- The HBO show manages to be more like the comic book than the movie ever was, even though — or rather exactly because — it is nothing like the original while the movie was for the most part a literal shot-for-shot translation of the comic and therefore missed two things that made the comic great: 1. amplifying the anxiety of the day to intolerable levels, and 2. deconstructing its own medium.
- Re: no 1, the original was all over the place time-wise but mostly set in the 80s and the perceived threat was nuclear holocaust. The movie came out in the mid-2000s, during the time of war against terror and existential angst, but was still set in the 80s and the threat again was nuclear holocaust — two beats already missed. The HBO series is all over the place time-wise but is for the most part set in 2019, and the perceived threat is white supremacy. Note the “perceived” and note that it takes some time for the real villains to be revealed.
- Re: no 2, I’ll pick just one example although there are many. The original featured a comic book within the comic book. Of course, in a world in which super heroes are real, escapist media wouldn’t be doing its job just by featuring even more super heroes. So what kids get instead are pirates, and what you as a reader get are panels featuring ships at sea, pirate raids, and the like, interspersed with the “real” story, to great effect. The movie had… breaks in which it showed panels from that same pirate-themed comic book, with the same story line. Only because you’re not mixing two comic books but instead are interrupting a movie to show some drawings, it doesn’t work at all. The HBO series, brilliantly, has a TV show within a TV show, which is, again brilliantly, not pirate-themed. As to what it is, well, that’s one knock I’d have against the show because it’s trying to be cute and funny, and yes a parody docu-drama about super hero origins in the style of American Crime Story is cute and funny, but it’s not in the spirit of the original.
- Another knock against the HBO series is that it coddles the audience, almost as if HBO got complaints about a few of its other shows being too obtuse. A dialogue line was foreshadowed 10 minutes ago in a different dialogue? Cut to the foreshadowing. Characters recognize a clue in something that occurred two episodes ago?
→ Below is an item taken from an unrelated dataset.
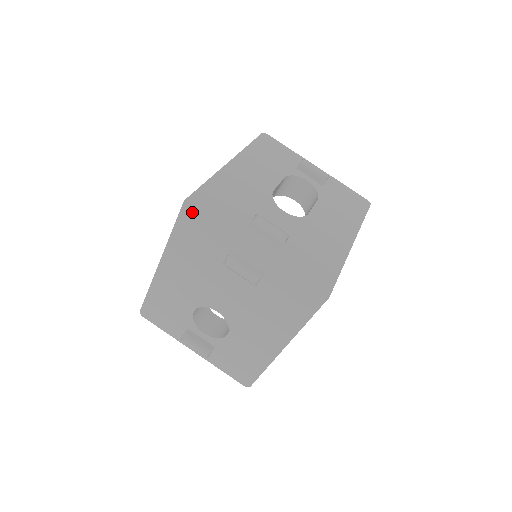
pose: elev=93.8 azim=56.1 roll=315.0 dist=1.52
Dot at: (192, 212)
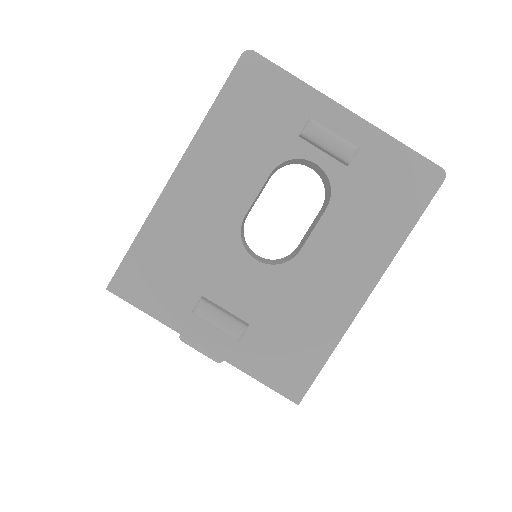
Dot at: occluded
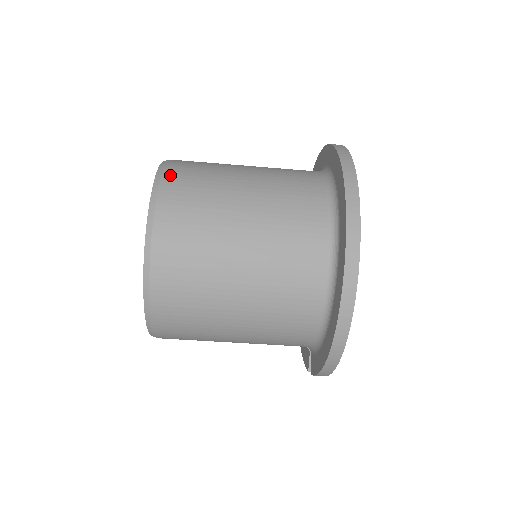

Cut to that scene to remind you what happened. A character breaks an egg? Cut to them holding a different egg in a scene from the same episode. Why?
- Yes, it’s petty criticism, but the show is so masterful in so many other ways that the tiny imperfections stick out. Also, it’s also easier for me to list the few things I didn’t like because everything else (Regina King! Jeremy Irons! Jean Smart! The kid actors! The two skinny white guys who I hope will team up for Season 2! The self-conscious wokeness. That soundtrack!) is pitch perfect.
- A half-sequitur: everything I liked about Lost was put in there by Damon Lindelof, and everything bad about it came from JJ Abrams. I didn’t realize that at the time, but their work post-Lost speaks for itself.
- It ties with Westworld Season 1 as the second-best season of the decade, but The Leftovers Season 2 is still my number 1.